Pour bénéficier du régime de la carrière longue, il faut avoir validé cinq trimestres avant l’âge de vingt ans, ou vingt et un ans selon la réforme de 2023, tout en distinguant les trimestres effectivement cotisés des trimestres attribués pour des périodes de chômage ou pour avoir eu des enfants. Cette distinction est déterminante, car elle fixe qui peut partir avant l’âge légal de départ anticipé en France.

Les décrets à suivre pour les femmes

Deux décrets attirent particulièrement l’attention des femmes.

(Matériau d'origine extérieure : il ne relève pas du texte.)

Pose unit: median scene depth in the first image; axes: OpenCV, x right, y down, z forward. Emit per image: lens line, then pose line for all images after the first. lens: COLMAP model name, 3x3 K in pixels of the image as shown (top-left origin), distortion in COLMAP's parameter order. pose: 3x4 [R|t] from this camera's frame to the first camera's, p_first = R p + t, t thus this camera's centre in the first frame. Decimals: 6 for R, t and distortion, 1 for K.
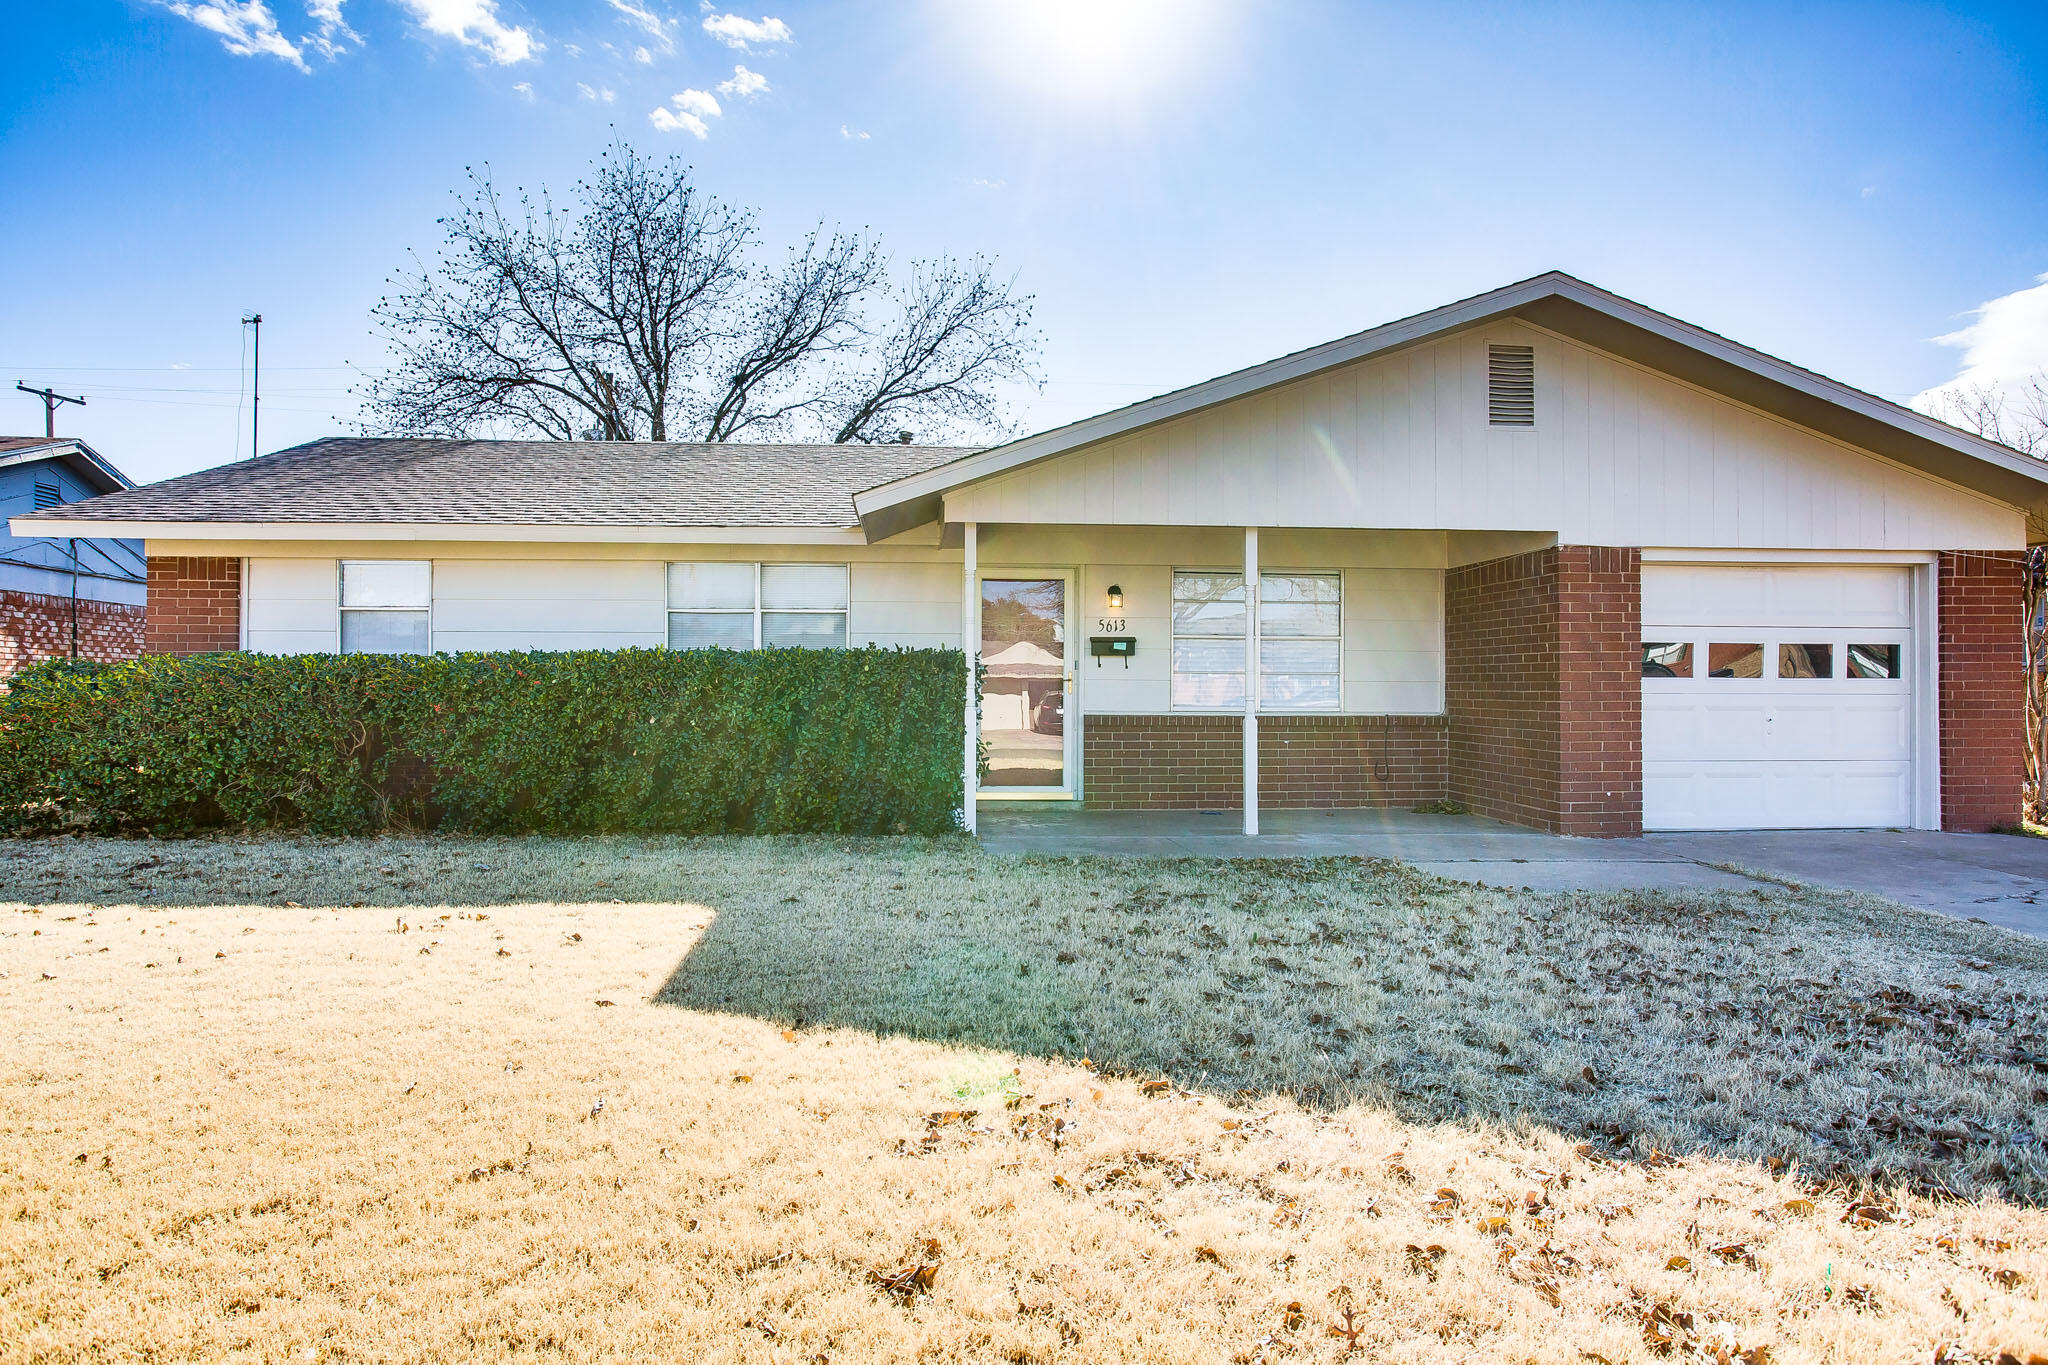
lens RADIAL K [[2842.1, 0, 839.5], [0, 2842.1, 712.3], [0, 0, 1]] dist [-0.138618, 1.690127]
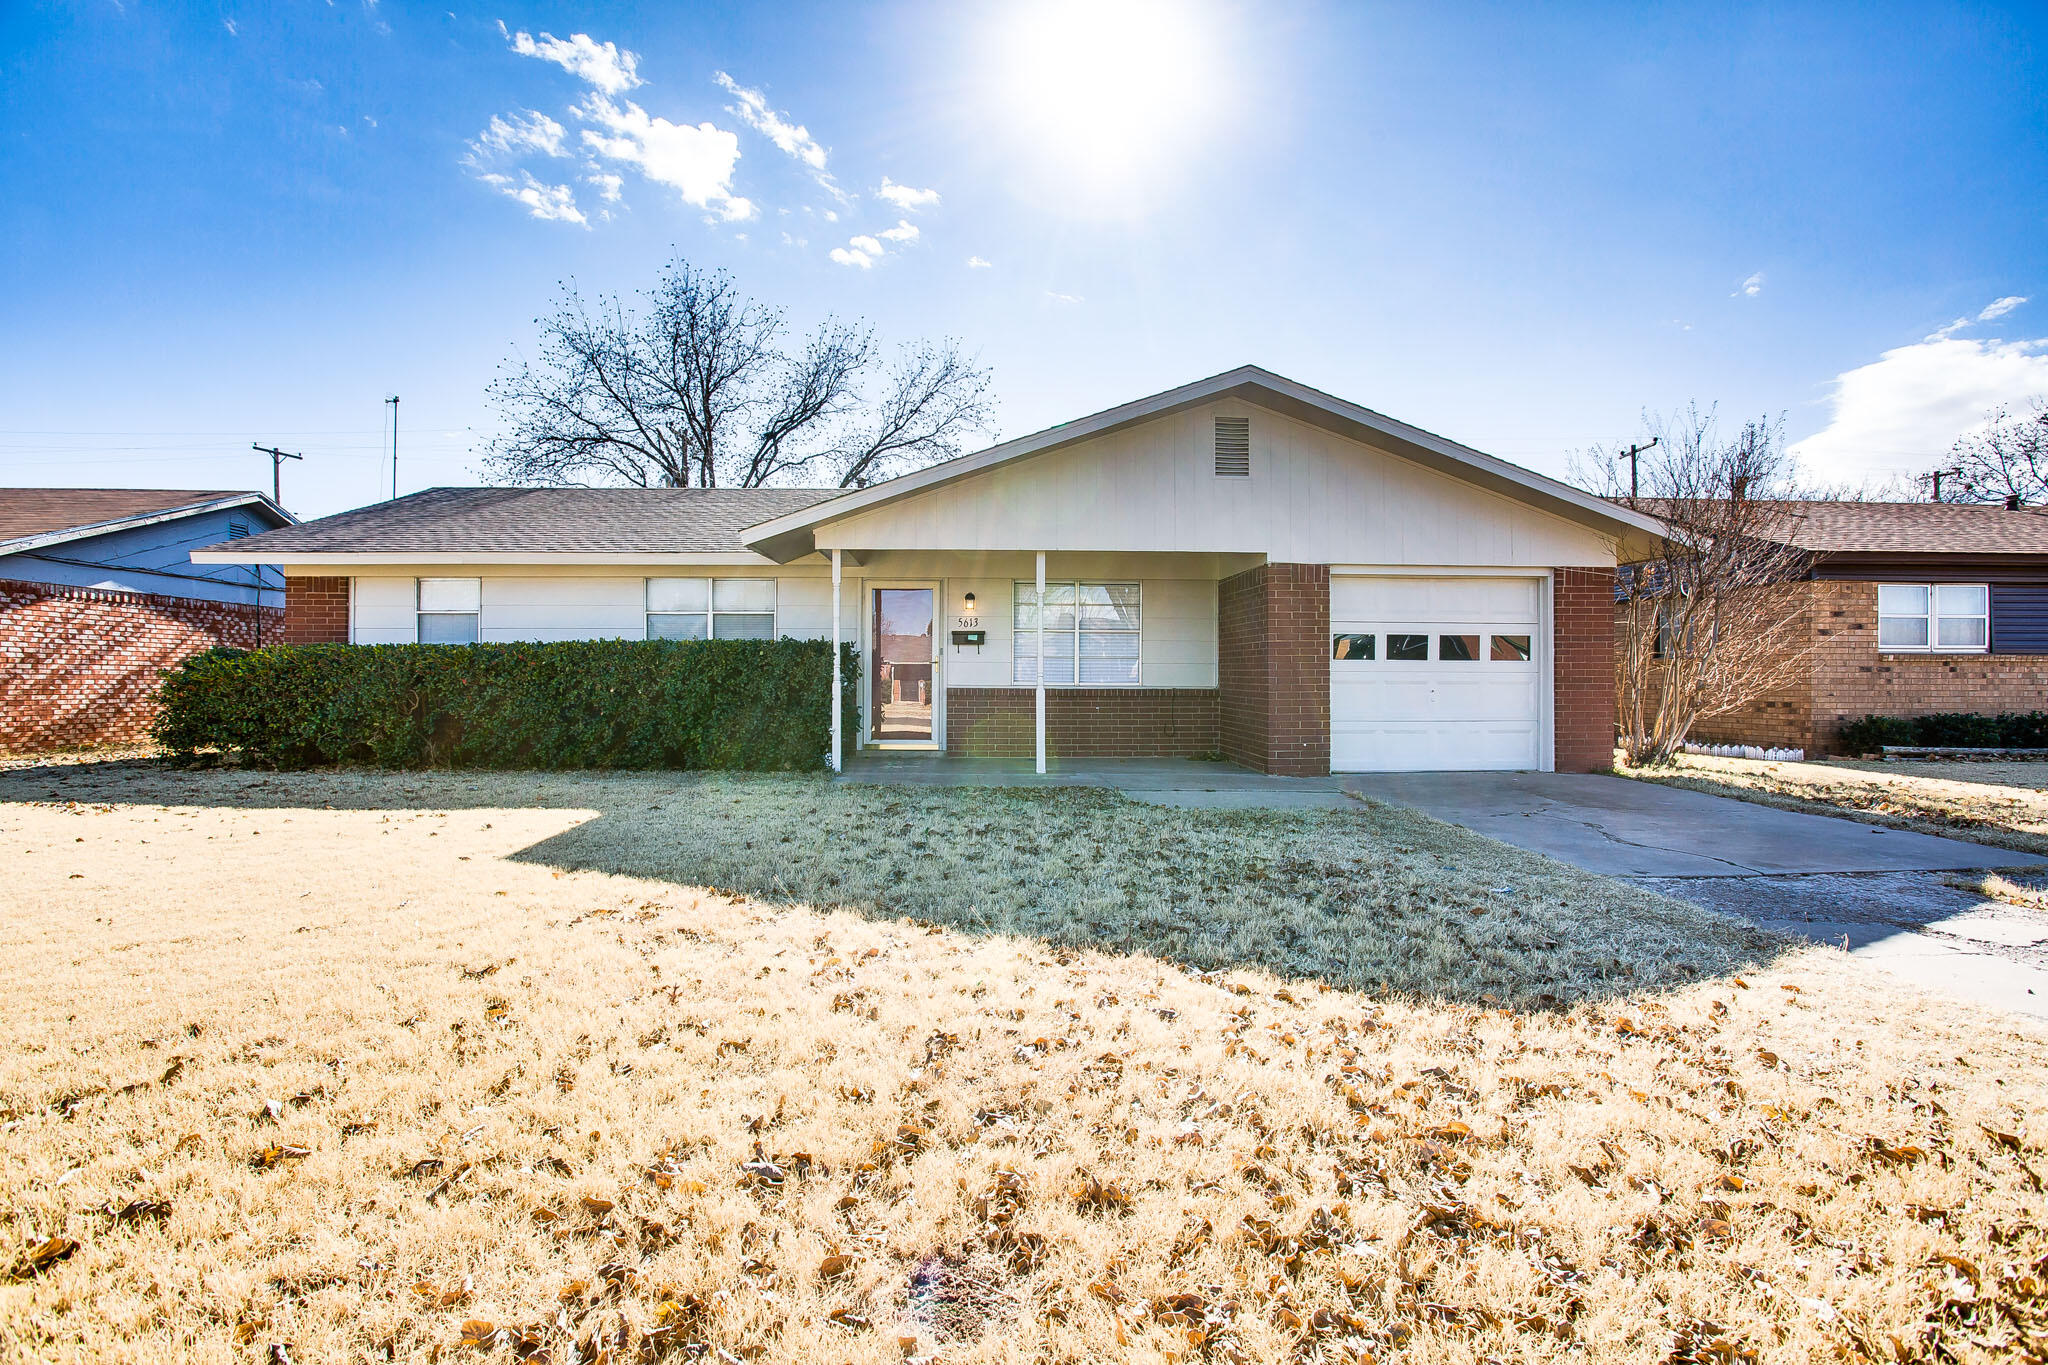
lens RADIAL K [[2842.1, 0, 839.5], [0, 2842.1, 712.3], [0, 0, 1]] dist [-0.138618, 1.690127]
pose [[0.989173, 0.001510, -0.146745, 0.243515], [-0.001592, 0.999999, -0.000443, 0.013758], [0.146744, 0.000672, 0.989174, -0.372988]]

Le premier, attendu bientôt, permettra que deux des trimestres accordés pour les enfants soient reconnus comme « réputés cotisés » (c’est‑à‑dire comptés comme des trimestres cotisés), ce qui peut faire évoluer l’éligibilité au départ anticipé dans de nombreux cas. Concrètement, si une femme est à deux trimestres du seuil requis, cette reconnaissance peut changer la donne.

Le second décret touche le calcul de la pension de retraite pour celles ayant au moins deux enfants : il propose de retenir les 23 ou 24 meilleures années de carrière au lieu de 25 actuellement. Marilyn Vilardebo estime toutefois que l’effet financier sera limité, de l’ordre de 50 à 85 euros par mois.

Le cumul emploi‑retraite : quoi de neuf ?

Pour le cumul emploi‑retraite, des changements importants sont prévus à partir du 1er janvier 2027. Aujourd’hui, deux dispositifs permettent de cumuler, mais des restrictions vont s’appliquer pour les bénéficiaires de moins de 67 ans. En particulier, ce cumul sera plafonné à 7 000 euros, et une déduction de 50 % s’appliquera aux revenus dépassant ce plafond. Dirigeants d’entreprises et professions libérales devront être très attentifs à ces nouvelles règles, surtout s’ils atteignent l’âge légal de la retraite cette année.

Ces évolutions rendent la planification à l’avance souhaitable : il est conseillé de commencer à anticiper sa retraite dès 55 ans, en tenant compte des délais administratifs. Trop de Français découvrent leurs droits tard et se retrouvent coincés par les démarches, souligne Vilardebo.